EXCERPT PROVIDED:
————

Release Notes - 0.6.0

FuriosaAI SDK 0.6.0 is a major release. It includes 234 PRs on performance improvements, added functionalities, and bug fixes, as well as approximately 900 commits.

How to upgrade

If you are using the APT repositories, you easily upgrade with the instructions below: More detailed instructions can be found at Driver, Firmware, and Runtime Installation.

apt-get update && \
apt-get install furiosa-driver-pdma furiosa-libnpu-warboy furiosa-libnux

pip uninstall furiosa-sdk-quantizer furiosa-sdk-runtime furiosa-sdk-validator && \
pip install --upgrade furiosa-sdk

Major changes

The kernel driver (furiosa-driver-pdma) has been upgraded to 1.2.2, and the user-level driver (furiosa-libnpu-warboy) has been upgraded to 0.5.2, thereby providing more stable and higher NPU performance. Other major changes include the following:

Compiler

  • Addition of NPU accelerated operators (see List of Supported Operators for Warboy Acceleration for full list of accelerated operators)

    • Space-to-depth (CRD mode)

    • Transpose

    • Slice (height axis only)

    • Concat (height axis only)

    • Grouped Convolution (if groups <= 128)

  • Improvements to significantly reduce frequency of CPU tasks in models with operators that require large memory usage (reduced execution time)

————

DATASET CONTENT:
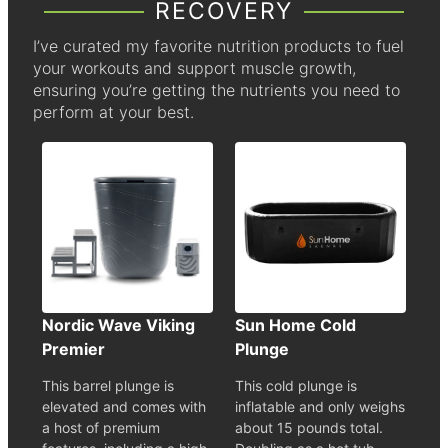
RECOVERY
I’ve curated my favorite nutrition products to fuel
your workouts and support muscle growth,
ensuring you’re getting the nutrients you need to
perform at your best.
Nordic Wave Viking
Sun Home Cold
Premier
Plunge
This barrel plunge is
This cold plunge is
elevated and comes with
inflatable and only weighs
a host of premium
about 15 pounds total.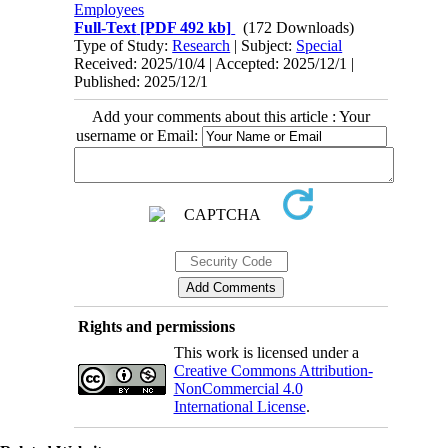
Employees
Full-Text
[PDF 492 kb]
(172 Downloads)
Type of Study:
Research
| Subject:
Special
Received: 2025/10/4 | Accepted: 2025/12/1 |
Published: 2025/12/1
Add your comments about this article : Your
username or Email:
Rights and permissions
This work is licensed under a
Creative Commons Attribution-
NonCommercial 4.0
International License
.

————

PARTS OF THE EXERCISE:
• A. Translate this sentence from the SDK 0.6.0 release notes into German: "The kernel driver (furiosa-driver-pdma) has been upgraded to 1.2.2, and the user-level driver (furiosa-libnpu-warboy) has been upgraded to 0.5.2, thereby providing more stable and higher NPU performance."
• B. Pick up the FuriosaAI SDK 0.6.0 release notes after their final line and keep writing.

TASK RESPONSES:
• A. Der Kerneltreiber (furiosa-driver-pdma) wurde auf 1.2.2 aktualisiert, und der User-Level-Treiber (furiosa-libnpu-warboy) wurde auf 0.5.2 aktualisiert, wodurch eine stabilere und höhere NPU-Leistung erreicht wird.

• B.
Quantizer

  • Improve model quantization process to ensure idempotency

  • Remove PyTorch reliance

  • Improve code quality by removing multiple Pylint warnings

  • Upgrade multiple library dependencies (e.g. Numpy -> 1.21.5, Pyyaml -> 6.0.0)

Python SDK

  • Python SDK project structure change

    • furiosa-sdk-runtime -> furiosa-sdk

    • furiosa-sdk-quantizer -> furiosa-quantizer

    • furiosa-sdk-validator -> furiosa-litmus

  • Validator, a package that checks for model compatibility with Furiosa SDK, is renamed to litmus. Installation instruction has also been updated accordingly.

See furiosa litmus (Model Compatibility Checker) for more detailed usage instructions.

$ pip install 'furiosa-sdk[litmus]'

Furiosa Serving: Addition of FastAPI-based advanced serving library

furiosa-serving is based on FastAPI. It allows you to easily add Python-based business logic or image pre/postprocessing code, before or after executing model inference API.

You can install using the following instructions.

$ pip install 'furiosa-sdk[serving]'

The usage example is shown below. You can find more detailed instructions at furiosa-serving Github.

from typing import Dict

from fastapi import File, UploadFile
from furiosa.server.utils.thread import synchronous
from furiosa.serving import ServeAPI, ServeModel
import numpy as np


serve = ServeAPI()


model: ServeModel = synchronous(serve.model)(
    'imagenet',
    location='./examples/assets/models/image_classification.onnx'
)

@model.post("/models/imagenet/infer")
async def infer(image: UploadFile = File(...)) -> Dict:
    # Convert image to Numpy array with your preprocess() function
    tensors: List[np.ndarray] = preprocess(image)

    # Infer from ServeModel
    result: List[np.ndarray] = await model.predict(tensors)

    # Classify model from numpy array with your postprocess() function
    response: Dict = postprocess(result)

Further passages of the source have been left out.